Tuesday, September 21, 2010

Khutbah Jumat, 02 April 2010 KBRI Tehran

وَ نَفْسٍ وَما سَوَّاها فَأَلْهَمَها فُجُورَها وَ تَقْواها قَدْ أَفْلَحَ مَنْ زَكَّاها وَ قَدْ خابَ مَنْ دَسَّاها

Hadirin Jamaah Jum’ah Rahimakumullah

Sudah sepantasnya khotib berwasiat takwa khususnya kepada diri saya sendiri dan umumnya pada hadirin sekalian, karena hanya takwalah kita bisa selamat dunia akhirat.

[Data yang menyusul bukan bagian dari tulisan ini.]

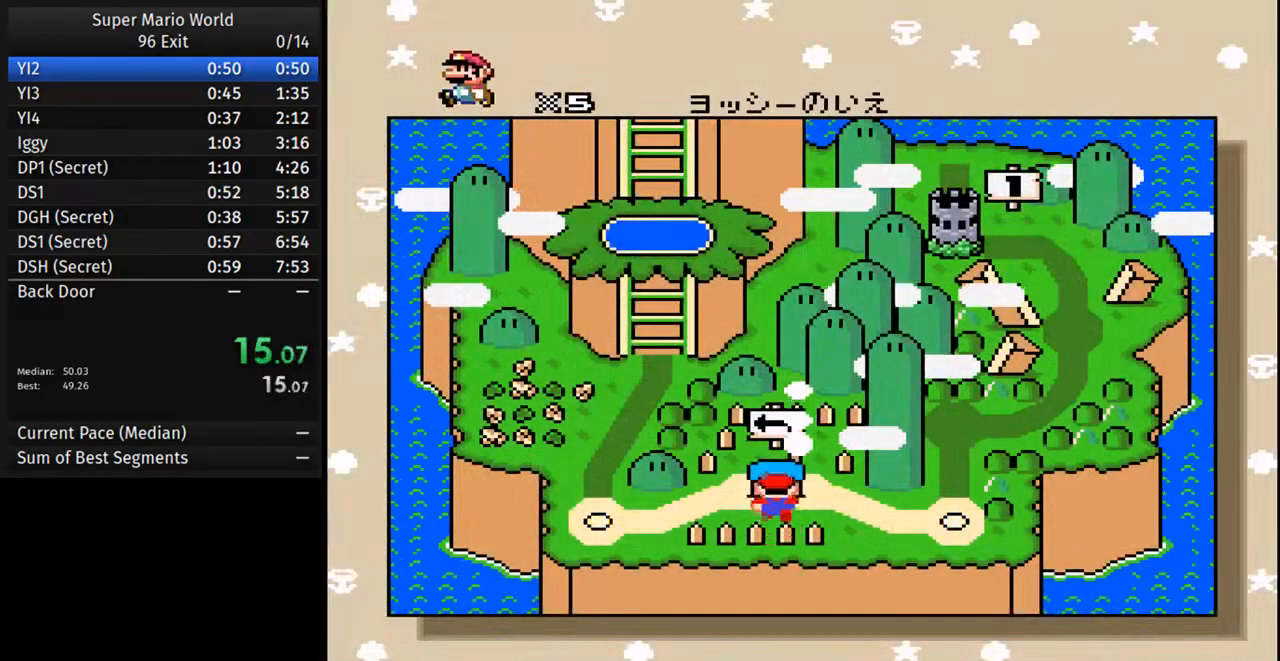
{"buttons": ["DPAD_RIGHT"], "events": [[50, "DPAD_RIGHT", "up"], [117, "DPAD_RIGHT", "down"], [217, "DPAD_RIGHT", "up"], [300, "DPAD_RIGHT", "down"]]}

Ada dua orang manusia. Asumsikanlah bahwa mereka berdua diberikan kesempatan yang cukup di dunia ini untuk merasakan kesenangan dari Allah dan bahwa mereka telah diberitahu mana yang baik dan mana yang buruk. Mereka memenuhi tugas-tugas dan kewajiban agama hingga hari kematian mereka dan menghabiskan hidup mereka sebagai muslim yang taat. Mereka sukses dalam berbagai bidang. Memiliki pekerjaan yang bagus, keluarga yang harmonis, dan menjadi anggota masyarakat yang terhormat. Jika orang ditanya, siapakah yang paling sukses di antara kedua orang tersebut, mereka mungkin menjawab, “Orang yang bekerja lebih keras.” Akan tetapi, jika jawaban ini diperhatikan dengan saksama lagi, kita akan menyadari bahwa definisi-definisi sukses tersebut tidak berdasarkan Al-Qur`an, tetapi atas dasar kriteria duniawi.

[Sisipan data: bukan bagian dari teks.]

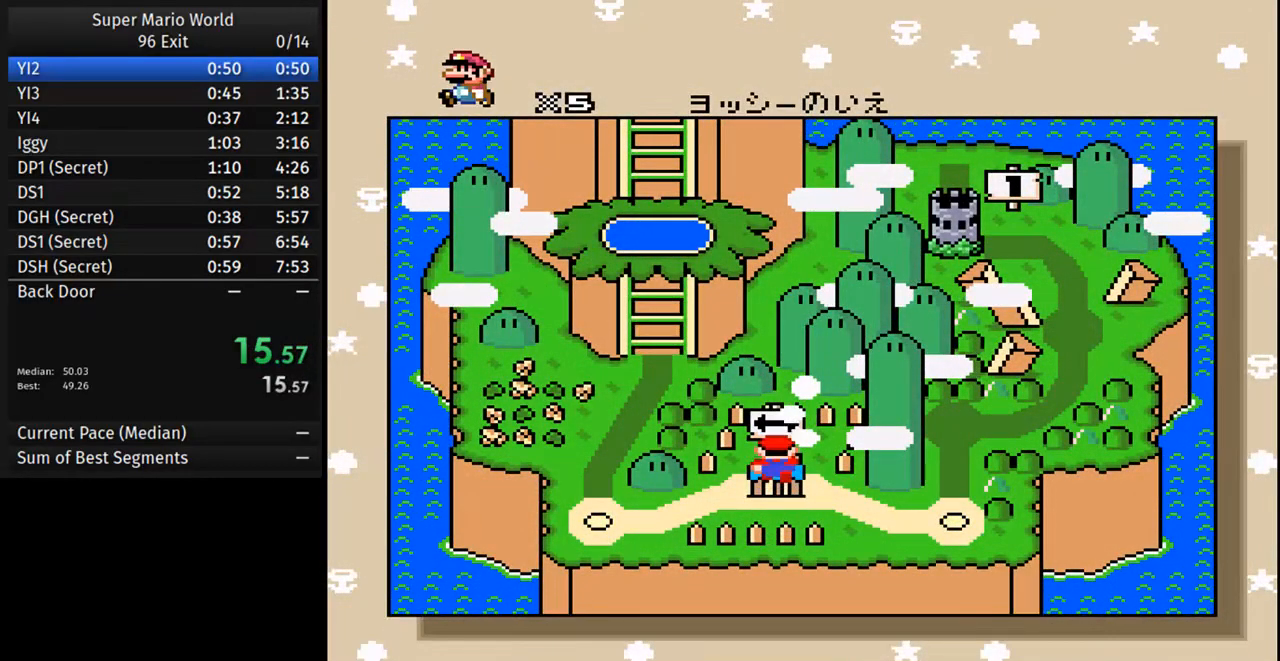
{"buttons": [], "events": [[67, "DPAD_RIGHT", "up"], [133, "DPAD_RIGHT", "down"], [233, "DPAD_RIGHT", "up"], [300, "DPAD_RIGHT", "down"], [417, "DPAD_RIGHT", "up"]]}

Menurut Al-Qur`an, bukanlah kerja keras, bukan kelelahan, bukan pula mencapai penghormatan atau cinta dari orang lain yang disebut sebagai kriteria keunggulan, melainkan keyakinan mereka akan Islam, amal baik yang mereka kerjakan untuk mendapatkan keridhaan Allah, dan niat baik mereka yang terpelihara dalam hati. Itulah yang disebut kriteria yang unggul di hadapan Allah. Allah menyatakan hal ini di dalam Al-Qur`an,

لَنْ يَنالَ اللهَ لُحُومُها وَلا دِماؤُها وَ لكِنْ يَنالُهُ التَّقْوى‏ مِنْكُمْ كَذلِكَ سَخَّرَها لَكُمْ لِتُكَبِّرُوا اللهَ عَلى‏ ما هَداكُمْ وَ بَشِّرِ الْمُحْسِنينَ

“Daging-daging unta dan darahnya itu sekali-kali tidak dapat mencapai (keridhaan) Allah, tetapi ketaqwaan dari kamulah yang dapat mencapainya. Demikianlah Allah telah menundukkannya untuk kamu supaya kamu mengagungkan Allah terhadap hidayah-Nya kepada kamu. Dan berilah kabar gembira kepada orang-orang yang berbuat baik.” (al-Hajj [22]: 37)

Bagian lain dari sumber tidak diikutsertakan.